Para Miquel Porta, professor especialista em epidemiologia, medicina preventiva e saúde pública, a não entrada dos espanhóis no “novo normal” remonta ao período anterior à pandemia. “Não foi no desenho de critérios de indefinição que falhamos, mas na aplicação desses mesmos critérios”, defende o especialista, justificando esta falha com a “incapacidade do Estado”.
“Não é nem um problema para os políticos, mas para o aparelho de Estado”, continuou. “O Tesouro é um mecanismo brilhante, com ferramentas do século XXI. Obviamente, há fraude e poderia funcionar melhor, mas qualquer imposto municipal em qualquer canto da Espanha está registrado. Nosso [serviços de vigilância epidemiológica e de saúde pública] funcionam como no século 19 ”, concluiu Miquel Porta.
Falhas na triagem e excesso de confiança
As constantes falhas no rastreamento de contatos próximos aos infectados pela Covid-19 são outra razão dada para o crescimento da curva epidêmica na Espanha. Madri, por exemplo, deve ter equipes de triagem para monitorar casos positivos, identificar e monitorar contatos próximos. No entanto, não há evidências de que essas equipes realmente existiram e muitos pacientes em quarentena dizem que nunca foram contatados por essas equipes.
Além disso, os especialistas também relatam um excesso de confiança. “Voltar a chamar de normal talvez tenha sido um fracasso, porque nos fez confiar em nós mesmos”, admite Saúl Ares, cientista do Centro Nacional de Biotecnologia.

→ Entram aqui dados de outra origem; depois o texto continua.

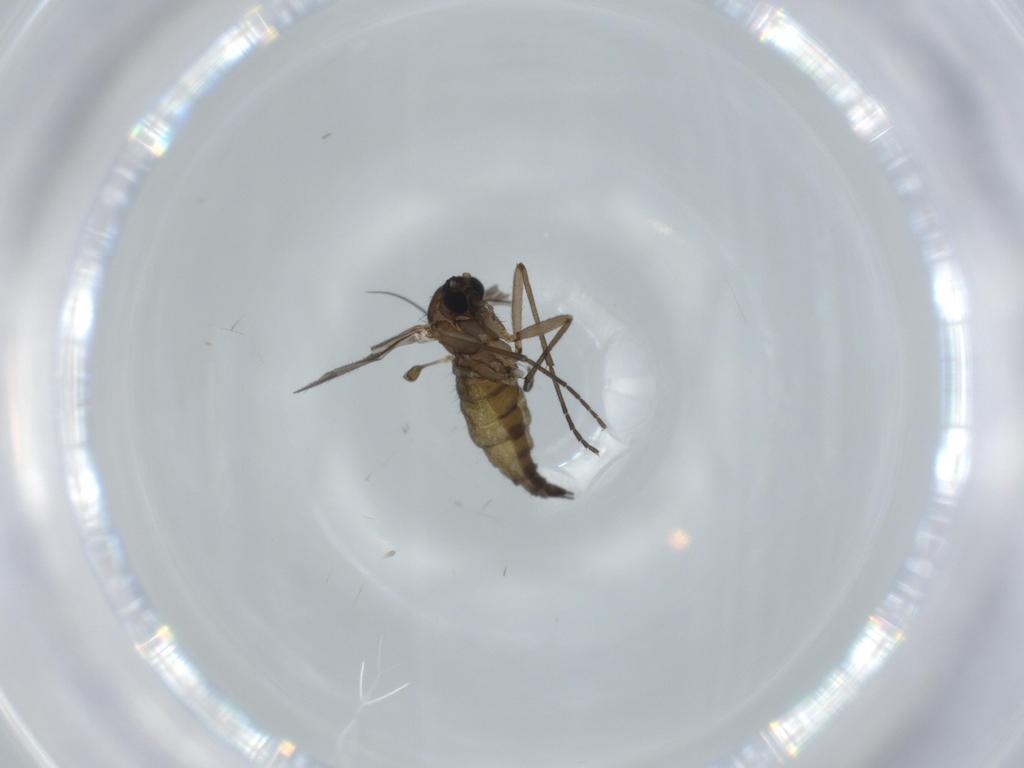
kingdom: Animalia
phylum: Arthropoda
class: Insecta
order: Diptera
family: Sciaridae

“Enquanto o vírus estiver conosco, devemos ter três coisas em mente: atenção primária aprimorada em tempo integral; equipes de triagem e, em terceiro lugar, mesmo que a incidência seja baixa, a população deve conviver com as regras de uma certa distância até que isso passe. Devemos evitar reuniões em ambientes fechados e sempre usar máscara, além das demais regras de higiene ”, explica Saúl Ares.
Todos esses motivos se somam ao comportamento de algumas empresas que não fizeram esforços suficientes para proteger seus trabalhadores e cidadãos em geral, que não seguiram as orientações do Ministério da Saúde no período de indefinição.
“Depois de quase quatro meses preso, é normal querer voltar ao normal. Mas todos os governos sabem que esse preconceito é perigoso em qualquer situação. Devíamos ter um plano de desconfinação mais sólido. Todas as comunidades pareciam prontas, mas algumas não. E se adicionarmos isso a um comportamento muito irregular dos cidadãos, o tempestade perfeita“, afirma Rafael Bengoa, um dos mais conceituados especialistas em Saúde Pública de Espanha. “Para muitas pessoas, o novo normal consistia em voltar à normalidade e, portanto, cometia-se um erro fundamental: não supor que estávamos voltando a um momento em que a curva era descendente, mas o vírus ainda não havia desaparecido”, frisa Daniel López Acuña, ex-diretor de emergências da Organização Mundial da Saúde (OMS).
Em suma, os especialistas alertam que, até que uma vacina chegue, o conceito de “novo normal” deve ser esquecido. Rafael Bengoa, juntamente com outros 19 especialistas, assinou um manifesto na revista The Lancet exigir que o Governo espanhol estude o que falhou e proponha medidas para evitar que a Espanha siga o mesmo caminho no futuro, porque, segundo os especialistas, surgirão outras pandemias.
“Não iria à procura de um novo normal”, diz Bengoa. “Isso iria até onde não precisamos manter distância social, mas retornar à normalidade política e social das desigualdades que existem no país não é o caminho a percorrer”, acrescenta.